_Selected excerpt_
====

Temporally Efficient Vision Transformer for Video Instance Segmentation, CVPR 2022, Oral

Overview

Temporally Efficient Vision Transformer for Video Instance Segmentation

Temporally Efficient Vision Transformer for Video Instance Segmentation (CVPR 2022, Oral)

by Shusheng Yang1,3, Xinggang Wang1 📧 , Yu Li4, Yuxin Fang1, Jiemin Fang1,2, Wenyu Liu1, Xun Zhao3, Ying Shan3.

1 School of EIC, HUST, 2 AIA, HUST, 3 ARC Lab, Tencent PCG, 4 IDEA.

( 📧 ) corresponding author.


  • This repo provides code, models and training/inference recipes for TeViT(Temporally Efficient Vision Transformer for Video Instance Segmentation).
  • TeViT is a transformer-based end-to-end video instance segmentation framework. We build our framework upon the query-based instance segmentation methods, i.e., QueryInst.
  • We propose a messenger shift mechanism in the transformer backbone, as well as a spatiotemporal query interaction head in the instance heads. These two designs fully utlizes both frame-level and instance-level temporal context information and obtains strong temporal modeling capacity with negligible extra computational cost.

Overall Arch

Models and Main Results

  • We provide both checkpoints and codalab server submissions on YouTube-VIS-2019 dataset.

====

_Exercise data_

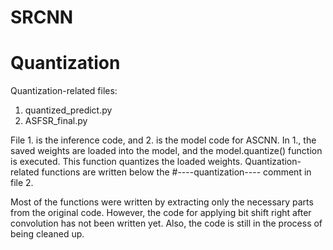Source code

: # SRCNN

# Quantization
Quantization-related files:

1) quantized_predict.py
2) ASFSR_final.py
   
File 1. is the inference code, and 2. is the model code for ASCNN. In 1., the saved weights are loaded into the model, and the model.quantize() function is executed. This function quantizes the loaded weights. Quantization-related functions are written below the #----quantization---- comment in file 2.

Most of the functions were written by extracting only the necessary parts from the original code. However, the code for applying bit shift right after convolution has not been written yet. Also, the code is still in the process of being cleaned up.
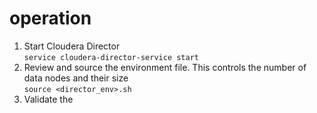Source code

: # operation
1. Start Cloudera Director  
`service cloudera-director-service start`
2. Review and source the environment file.  This controls the number of data nodes and their size  
`source <director_env>.sh`
3. Validate the <script>.conf file  
`cloudera-director validate <script>.conf`  
4. Create the cluster  
`cloudera-director-bootstrap <script>.conf`
5. Log files in  
`~/.cloudera-director/logs/application.log`  
6. Destroy the cluster and remove the AWS instances  
`cloudera-directory terminate <script>.conf`
# configuration files
sample configuration files are in `/usr/lib64/cloudera-director/client`  
https://github.com/cloudera/director-scripts  
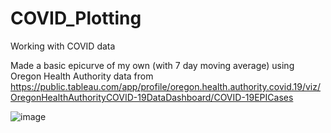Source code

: # COVID_Plotting
Working with COVID data

Made a basic epicurve of my own (with 7 day moving average) using Oregon Health Authority data
from https://public.tableau.com/app/profile/oregon.health.authority.covid.19/viz/OregonHealthAuthorityCOVID-19DataDashboard/COVID-19EPICases

![image](https://user-images.githubusercontent.com/1906954/137363462-62587a3f-d630-4055-a27a-a9e4956098c8.png)
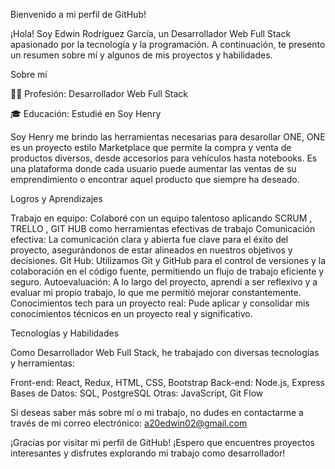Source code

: 
Bienvenido a mi perfil de GitHub!

¡Hola! Soy Edwin Rodríguez García, un Desarrollador Web Full Stack apasionado por la tecnología y la programación. A continuación, te presento un resumen sobre mí y algunos de mis proyectos y habilidades.

Sobre mí

👨‍💼 Profesión: Desarrollador Web Full Stack

🎓 Educación: Estudié en Soy Henry 

Soy Henry me brindo las herramientas necesarias para desarollar ONE, ONE es un proyecto estilo Marketplace que permite la compra y venta de productos diversos, desde accesorios para vehículos hasta notebooks. Es una plataforma donde cada usuario puede aumentar las ventas de su emprendimiento o encontrar aquel producto que siempre ha deseado.

Logros y Aprendizajes

Trabajo en equipo: Colaboré con un equipo talentoso aplicando SCRUM , TRELLO , GIT HUB como herramientas efectivas de trabajo
Comunicación efectiva: La comunicación clara y abierta fue clave para el éxito del proyecto, asegurándonos de estar alineados en nuestros objetivos y decisiones.
Git Hub: Utilizamos Git y GitHub para el control de versiones y la colaboración en el código fuente, permitiendo un flujo de trabajo eficiente y seguro.
Autoevaluación: A lo largo del proyecto, aprendí a ser reflexivo y a evaluar mi propio trabajo, lo que me permitió mejorar constantemente.
Conocimientos tech para un proyecto real: Pude aplicar y consolidar mis conocimientos técnicos en un proyecto real y significativo.

Tecnologías y Habilidades

Como Desarrollador Web Full Stack, he trabajado con diversas tecnologías y herramientas:

Front-end: React, Redux, HTML, CSS, Bootstrap
Back-end: Node.js, Express
Bases de Datos: SQL, PostgreSQL
Otras: JavaScript, Git Flow

Si deseas saber más sobre mí o mi trabajo, no dudes en contactarme a través de mi correo electrónico: a20edwin02@gmail.com

¡Gracias por visitar mi perfil de GitHub! ¡Espero que encuentres proyectos interesantes y disfrutes explorando mi trabajo como desarrollador!
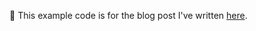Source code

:
:memo: This example code is for the blog post I've written [here](https://bloggie.io/@_ChristineOo/debugging-go-with-delve-and-vscode).
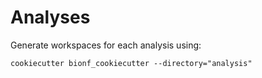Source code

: # Analyses

Generate workspaces for each analysis using:

`cookiecutter bionf_cookiecutter --directory="analysis"`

====

_What the task asks_
Return the complete TeViT overview above, word for word and unchanged.

_Result of the exercise_
Temporally Efficient Vision Transformer for Video Instance Segmentation, CVPR 2022, Oral

Overview

Temporally Efficient Vision Transformer for Video Instance Segmentation

Temporally Efficient Vision Transformer for Video Instance Segmentation (CVPR 2022, Oral)

by Shusheng Yang1,3, Xinggang Wang1 📧 , Yu Li4, Yuxin Fang1, Jiemin Fang1,2, Wenyu Liu1, Xun Zhao3, Ying Shan3.

1 School of EIC, HUST, 2 AIA, HUST, 3 ARC Lab, Tencent PCG, 4 IDEA.

( 📧 ) corresponding author.


  • This repo provides code, models and training/inference recipes for TeViT(Temporally Efficient Vision Transformer for Video Instance Segmentation).
  • TeViT is a transformer-based end-to-end video instance segmentation framework. We build our framework upon the query-based instance segmentation methods, i.e., QueryInst.
  • We propose a messenger shift mechanism in the transformer backbone, as well as a spatiotemporal query interaction head in the instance heads. These two designs fully utlizes both frame-level and instance-level temporal context information and obtains strong temporal modeling capacity with negligible extra computational cost.

Overall Arch

Models and Main Results

  • We provide both checkpoints and codalab server submissions on YouTube-VIS-2019 dataset.